Les Libanais sont de plus en plus nombreux à oser ce type d’hébergement. Des gîtes qui, pour la plupart, célèbrent le patrimoine et la culture locale.
Elles essaiment un peu partout. La maison d’hôte, ce nouveau modèle de tourisme, connaît une croissance accélérée depuis six ans. On en recense aujourd’hui plus d’une centaine au Liban. Plus petit qu’un hôtel, ce type d’hébergement peut proposer entre deux et dix chambres pour des prix variant entre 50 et 300 dollars la nuitée. Un cadre intimiste qui permet au visiteur de se sentir «presque» chez lui, le service en plus. «Les gens savent qu’ils seront bien reçus. On a un service personnalisé pour chacun, on porte attention au moindre détail», affirme Rita Feghali, propriétaire de la Villa Paradiso, ouverte il y a un an dans le vieux souk «délaissé» de Batroun. Avec son frère, l’architecte Rémi Feghali, ils ont entièrement rénové cette ancienne demeure vieille de 400 ans pour y installer six chambres. «Nous avons utilisé de la chaux hydraulique pour conserver l’héritage et l’environnement libanais. On a aussi utilisé beaucoup de débris d’anciennes portes et fenêtres pour meubler et faire la décoration intérieure des chambres», explique-t-elle. La maison d’hôte comprend également une boutique où sont exposés et mis à la vente les articles d’une vingtaine d’artisans libanais. La grande salle principale, ancien dépôt alimentaire sous le Mandat français, accueille régulièrement des manifestations, concerts, expositions, événements culinaires.
Palais ancestral
A la limite entre le Chouf et le Liban-sud, dans le village de Bater, Nana Hamdan a ouvert l’été dernier les portes de la maison familiale aux visiteurs. «C’est une maison à laquelle nous tenons beaucoup. Malheureusement, mes trois enfants vivent à l’étranger et ne rentrent qu’un mois pendant l’été. J’avais envie de continuer à la faire vivre, mes amis m’ont encouragée. Ça me permet de connaître des gens qui apprécient ce genre de choses, les vieilles pierres et les arbres», confie-t-elle. C’est dans ce petit palais que Cheikh Saïd, un notable druze, ancêtre de la famille, recevait les visiteurs. 300 ans plus tard, son descendant Nabil, et sa femme, ont décidé d’en faire un gîte. A l’intérieur, le couple a conservé plusieurs éléments du mobilier, comme ces portraits des arrières-grands-pères réalisés par le peintre libanais Moustapha Farroukh.

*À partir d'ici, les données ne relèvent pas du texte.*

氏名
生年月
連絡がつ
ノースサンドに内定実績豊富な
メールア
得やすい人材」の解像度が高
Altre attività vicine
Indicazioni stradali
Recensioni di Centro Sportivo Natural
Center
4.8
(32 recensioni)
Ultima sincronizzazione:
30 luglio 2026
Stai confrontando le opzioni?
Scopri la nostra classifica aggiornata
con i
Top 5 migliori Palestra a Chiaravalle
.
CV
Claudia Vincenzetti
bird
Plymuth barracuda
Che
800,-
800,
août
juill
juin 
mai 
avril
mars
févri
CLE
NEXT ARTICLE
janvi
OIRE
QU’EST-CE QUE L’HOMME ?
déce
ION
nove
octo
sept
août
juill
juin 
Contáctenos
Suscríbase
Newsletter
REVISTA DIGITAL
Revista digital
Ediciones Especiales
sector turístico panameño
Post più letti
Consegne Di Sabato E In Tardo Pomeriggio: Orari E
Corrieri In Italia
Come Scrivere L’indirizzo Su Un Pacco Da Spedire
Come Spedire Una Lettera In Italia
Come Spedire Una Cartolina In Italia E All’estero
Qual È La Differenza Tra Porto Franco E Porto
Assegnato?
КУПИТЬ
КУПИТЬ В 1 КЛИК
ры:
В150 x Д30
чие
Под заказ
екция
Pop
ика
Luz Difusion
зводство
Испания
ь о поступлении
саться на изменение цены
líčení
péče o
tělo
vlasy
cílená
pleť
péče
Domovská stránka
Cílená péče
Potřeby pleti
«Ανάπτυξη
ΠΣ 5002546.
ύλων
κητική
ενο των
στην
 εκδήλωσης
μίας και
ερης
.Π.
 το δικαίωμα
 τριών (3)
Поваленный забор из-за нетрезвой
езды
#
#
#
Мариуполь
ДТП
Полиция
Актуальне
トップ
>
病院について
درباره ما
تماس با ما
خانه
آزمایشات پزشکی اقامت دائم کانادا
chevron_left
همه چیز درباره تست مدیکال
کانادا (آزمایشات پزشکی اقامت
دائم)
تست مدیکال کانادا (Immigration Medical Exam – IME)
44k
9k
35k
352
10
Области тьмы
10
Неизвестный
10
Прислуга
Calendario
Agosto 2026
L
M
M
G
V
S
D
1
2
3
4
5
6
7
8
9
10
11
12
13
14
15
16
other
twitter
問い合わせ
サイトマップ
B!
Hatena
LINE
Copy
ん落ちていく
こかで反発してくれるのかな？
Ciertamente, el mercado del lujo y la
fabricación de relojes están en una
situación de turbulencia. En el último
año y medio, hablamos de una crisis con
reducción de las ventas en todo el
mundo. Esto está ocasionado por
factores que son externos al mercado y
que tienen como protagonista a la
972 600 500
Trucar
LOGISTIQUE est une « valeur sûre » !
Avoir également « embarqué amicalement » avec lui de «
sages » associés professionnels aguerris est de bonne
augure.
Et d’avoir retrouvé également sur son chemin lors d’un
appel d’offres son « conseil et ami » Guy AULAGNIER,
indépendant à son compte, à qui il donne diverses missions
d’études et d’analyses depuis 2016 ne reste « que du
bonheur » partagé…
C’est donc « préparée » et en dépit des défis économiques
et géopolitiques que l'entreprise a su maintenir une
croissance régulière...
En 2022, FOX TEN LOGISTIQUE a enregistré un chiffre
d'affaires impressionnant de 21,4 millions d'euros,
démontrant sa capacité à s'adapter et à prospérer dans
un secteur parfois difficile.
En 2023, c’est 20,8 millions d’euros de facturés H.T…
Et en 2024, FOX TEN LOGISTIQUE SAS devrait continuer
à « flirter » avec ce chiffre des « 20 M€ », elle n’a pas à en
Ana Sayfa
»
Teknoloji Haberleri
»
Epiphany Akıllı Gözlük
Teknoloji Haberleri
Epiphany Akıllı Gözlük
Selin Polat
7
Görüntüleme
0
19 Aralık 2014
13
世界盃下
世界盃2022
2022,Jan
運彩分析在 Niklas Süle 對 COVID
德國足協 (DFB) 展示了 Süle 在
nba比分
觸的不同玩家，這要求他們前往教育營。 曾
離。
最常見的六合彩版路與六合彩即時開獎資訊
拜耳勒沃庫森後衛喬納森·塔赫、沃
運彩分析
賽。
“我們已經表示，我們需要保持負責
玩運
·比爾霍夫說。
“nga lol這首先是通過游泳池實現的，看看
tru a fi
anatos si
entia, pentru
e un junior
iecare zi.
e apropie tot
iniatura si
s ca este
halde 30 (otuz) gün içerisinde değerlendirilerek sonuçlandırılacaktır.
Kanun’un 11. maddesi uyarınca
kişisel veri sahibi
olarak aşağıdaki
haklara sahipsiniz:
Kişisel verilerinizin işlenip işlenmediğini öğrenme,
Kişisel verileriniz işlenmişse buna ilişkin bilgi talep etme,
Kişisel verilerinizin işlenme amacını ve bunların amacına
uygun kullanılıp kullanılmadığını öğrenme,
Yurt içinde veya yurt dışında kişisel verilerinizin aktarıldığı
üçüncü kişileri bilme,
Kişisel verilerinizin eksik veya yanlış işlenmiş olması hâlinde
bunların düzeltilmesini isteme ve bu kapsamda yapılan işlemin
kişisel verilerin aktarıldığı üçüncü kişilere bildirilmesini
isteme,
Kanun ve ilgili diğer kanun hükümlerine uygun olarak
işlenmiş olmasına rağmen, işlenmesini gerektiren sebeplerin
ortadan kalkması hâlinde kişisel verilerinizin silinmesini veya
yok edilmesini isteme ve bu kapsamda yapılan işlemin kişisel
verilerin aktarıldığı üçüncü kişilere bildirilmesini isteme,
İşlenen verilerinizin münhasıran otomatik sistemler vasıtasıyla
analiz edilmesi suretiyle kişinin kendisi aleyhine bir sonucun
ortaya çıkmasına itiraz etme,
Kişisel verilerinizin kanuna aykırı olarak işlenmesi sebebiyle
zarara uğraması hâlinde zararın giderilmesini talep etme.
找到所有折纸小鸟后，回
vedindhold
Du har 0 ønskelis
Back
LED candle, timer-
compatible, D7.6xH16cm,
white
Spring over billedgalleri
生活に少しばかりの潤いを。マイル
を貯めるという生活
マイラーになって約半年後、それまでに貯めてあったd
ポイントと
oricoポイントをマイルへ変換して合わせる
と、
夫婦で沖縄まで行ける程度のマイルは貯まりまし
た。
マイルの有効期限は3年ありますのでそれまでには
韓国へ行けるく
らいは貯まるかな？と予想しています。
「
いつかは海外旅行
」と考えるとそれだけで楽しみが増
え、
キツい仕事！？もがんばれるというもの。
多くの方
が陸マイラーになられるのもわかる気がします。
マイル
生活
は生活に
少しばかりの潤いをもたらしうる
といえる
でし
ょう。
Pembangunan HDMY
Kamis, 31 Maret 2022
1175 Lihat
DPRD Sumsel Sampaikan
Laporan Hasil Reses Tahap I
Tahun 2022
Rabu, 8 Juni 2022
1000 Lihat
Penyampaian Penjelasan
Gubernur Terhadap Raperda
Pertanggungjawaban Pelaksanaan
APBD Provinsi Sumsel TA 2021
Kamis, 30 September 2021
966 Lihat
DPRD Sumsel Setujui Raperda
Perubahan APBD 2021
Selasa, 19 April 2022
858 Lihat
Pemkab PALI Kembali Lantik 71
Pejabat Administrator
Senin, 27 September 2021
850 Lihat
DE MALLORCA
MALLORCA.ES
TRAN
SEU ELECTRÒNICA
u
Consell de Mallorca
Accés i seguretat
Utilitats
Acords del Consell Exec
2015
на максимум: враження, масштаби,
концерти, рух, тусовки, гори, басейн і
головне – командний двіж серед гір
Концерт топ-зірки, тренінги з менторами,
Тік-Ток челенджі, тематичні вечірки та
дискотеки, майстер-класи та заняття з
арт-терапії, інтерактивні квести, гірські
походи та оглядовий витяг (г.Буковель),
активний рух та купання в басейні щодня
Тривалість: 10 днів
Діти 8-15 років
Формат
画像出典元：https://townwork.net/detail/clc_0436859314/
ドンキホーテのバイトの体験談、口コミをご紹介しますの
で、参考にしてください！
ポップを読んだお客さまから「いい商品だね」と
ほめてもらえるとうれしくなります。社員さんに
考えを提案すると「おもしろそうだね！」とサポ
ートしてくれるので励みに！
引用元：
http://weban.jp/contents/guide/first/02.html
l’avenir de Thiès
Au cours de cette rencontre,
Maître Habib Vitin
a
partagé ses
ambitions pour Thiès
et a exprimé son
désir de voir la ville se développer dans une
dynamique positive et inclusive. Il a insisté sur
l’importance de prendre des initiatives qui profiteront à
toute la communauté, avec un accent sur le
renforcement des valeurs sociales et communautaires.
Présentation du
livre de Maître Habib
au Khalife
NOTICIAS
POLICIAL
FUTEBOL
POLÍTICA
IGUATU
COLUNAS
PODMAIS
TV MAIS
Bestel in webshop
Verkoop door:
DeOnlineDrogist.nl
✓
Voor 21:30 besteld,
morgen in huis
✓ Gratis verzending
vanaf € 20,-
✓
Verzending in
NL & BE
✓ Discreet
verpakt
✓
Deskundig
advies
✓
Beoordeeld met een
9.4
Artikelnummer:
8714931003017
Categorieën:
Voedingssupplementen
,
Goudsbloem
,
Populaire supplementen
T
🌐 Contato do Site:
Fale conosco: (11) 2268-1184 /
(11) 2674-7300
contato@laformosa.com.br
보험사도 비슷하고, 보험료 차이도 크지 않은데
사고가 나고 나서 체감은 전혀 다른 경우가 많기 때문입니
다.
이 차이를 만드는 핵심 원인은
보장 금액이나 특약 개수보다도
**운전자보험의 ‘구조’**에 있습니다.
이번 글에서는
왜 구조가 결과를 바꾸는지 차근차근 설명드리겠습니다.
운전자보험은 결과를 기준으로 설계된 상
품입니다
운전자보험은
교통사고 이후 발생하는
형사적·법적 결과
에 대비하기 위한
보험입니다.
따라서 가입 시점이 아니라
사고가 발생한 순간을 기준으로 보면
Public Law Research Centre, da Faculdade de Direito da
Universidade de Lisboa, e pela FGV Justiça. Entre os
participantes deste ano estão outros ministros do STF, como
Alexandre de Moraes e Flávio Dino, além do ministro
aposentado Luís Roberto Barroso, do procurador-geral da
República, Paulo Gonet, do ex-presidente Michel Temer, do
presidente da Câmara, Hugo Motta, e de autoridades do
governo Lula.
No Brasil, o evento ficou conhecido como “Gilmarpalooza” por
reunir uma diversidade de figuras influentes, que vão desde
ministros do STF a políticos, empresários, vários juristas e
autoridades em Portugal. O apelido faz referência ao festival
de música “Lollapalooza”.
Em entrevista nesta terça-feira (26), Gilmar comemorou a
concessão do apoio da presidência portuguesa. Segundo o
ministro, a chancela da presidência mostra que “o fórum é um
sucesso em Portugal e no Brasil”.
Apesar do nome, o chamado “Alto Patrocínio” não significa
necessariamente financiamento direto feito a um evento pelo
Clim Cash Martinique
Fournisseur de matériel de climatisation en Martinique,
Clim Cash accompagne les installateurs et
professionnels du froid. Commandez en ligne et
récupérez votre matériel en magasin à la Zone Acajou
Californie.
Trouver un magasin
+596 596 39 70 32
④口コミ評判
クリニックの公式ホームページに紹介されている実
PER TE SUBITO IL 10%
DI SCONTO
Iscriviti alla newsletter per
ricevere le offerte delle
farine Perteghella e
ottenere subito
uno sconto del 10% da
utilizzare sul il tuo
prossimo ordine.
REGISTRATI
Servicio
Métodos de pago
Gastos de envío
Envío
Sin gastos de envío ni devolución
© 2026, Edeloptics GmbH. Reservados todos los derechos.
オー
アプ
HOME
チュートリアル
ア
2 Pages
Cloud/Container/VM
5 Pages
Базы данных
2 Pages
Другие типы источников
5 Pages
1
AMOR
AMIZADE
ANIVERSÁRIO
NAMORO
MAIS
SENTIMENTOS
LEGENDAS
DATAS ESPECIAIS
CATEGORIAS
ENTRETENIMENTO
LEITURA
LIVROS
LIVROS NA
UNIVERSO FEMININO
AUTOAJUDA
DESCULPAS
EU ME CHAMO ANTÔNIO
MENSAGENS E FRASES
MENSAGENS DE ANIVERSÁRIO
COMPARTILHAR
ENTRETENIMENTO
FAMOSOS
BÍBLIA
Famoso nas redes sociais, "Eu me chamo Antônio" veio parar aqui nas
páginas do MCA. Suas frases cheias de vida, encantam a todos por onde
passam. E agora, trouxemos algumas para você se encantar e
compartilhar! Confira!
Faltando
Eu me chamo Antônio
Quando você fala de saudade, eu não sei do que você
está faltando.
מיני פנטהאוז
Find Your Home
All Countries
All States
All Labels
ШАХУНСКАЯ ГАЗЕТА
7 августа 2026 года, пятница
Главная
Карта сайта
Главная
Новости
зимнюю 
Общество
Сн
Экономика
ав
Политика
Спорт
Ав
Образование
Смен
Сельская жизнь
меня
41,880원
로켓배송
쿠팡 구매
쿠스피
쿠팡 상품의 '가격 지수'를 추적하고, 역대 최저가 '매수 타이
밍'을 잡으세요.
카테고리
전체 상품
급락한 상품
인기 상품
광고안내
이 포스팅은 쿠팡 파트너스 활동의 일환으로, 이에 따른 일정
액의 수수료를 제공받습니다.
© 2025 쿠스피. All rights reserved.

La demeure, qui peut accueillir 12 personnes, se loue en entier, pour un minimum de deux nuits. Un petit déjeuner de produits du terroir est servi le matin.
Pour la grande majorité des propriétaires, l’ouverture d’une maison d’hôte s’accompagne d’un désir de préservation du patrimoine. Un combat mené depuis plusieurs années par Kamal Mouzawak, fondateur de l’association de producteurs locaux Souk el-Tayyeb. L’entrepreneur a ouvert quatre guest-houses à Douma, Ammiq, Deir el-Qamar et, plus récemment, à Beyrouth. Baptisé Beit Tawlet, le dernier gîte en date a été aménagé au dessus du restaurant éponyme, dans un immeuble des années 1970, «plutôt moche à première vue», confie-t-il. «On a justement voulu jouer là-dessus. On n’essaie pas de faire de faux semblant», assure-t-il. Pari réussi. A l’intérieur, le décor, typique des années 70, fourmille de détails évocateurs de cette période: foisonnement de plantes d’intérieur, imprimés floraux ou à rayures, psychédéliques, œuvres pop art de l’artiste Rana Salam accrochées au mur.
Créé en 2011, l’Hôte libanais rassemble quant à lui un réseau de 22 maisons d’hôtes. «L’objectif est de créer un modèle de voyage respectueux des principes du développement durable, ayant un impact positif sur les femmes, les hommes et l’environnement. Au-delà d’être des hébergements, les maisons d’hôtes sont le fer de lance de cette vision; elles permettent à ce tourisme responsable de pouvoir exister», explique son fondateur Orphée Haddad. S’il y a dix ans le concept attirait surtout des touristes occidentaux, un nombre croissant de Libanais tend à s’approprier ce nouveau modèle d’hébergement, déjà établi depuis longtemps en Europe. «Aujourd’hui, la moitié de nos clients sont des personnes résidant au Liban – des Libanais ou des expatriés étrangers – signe que le phénomène a pris racine», se réjouit Orphée Haddad. «On a aussi de plus en plus de gens vivant à l’étranger et ayant des origines libanaises, parfois de la deuxième ou troisième génération, qui trouvent dans les maisons d’hôtes l’occasion d’un authentique retour aux sources».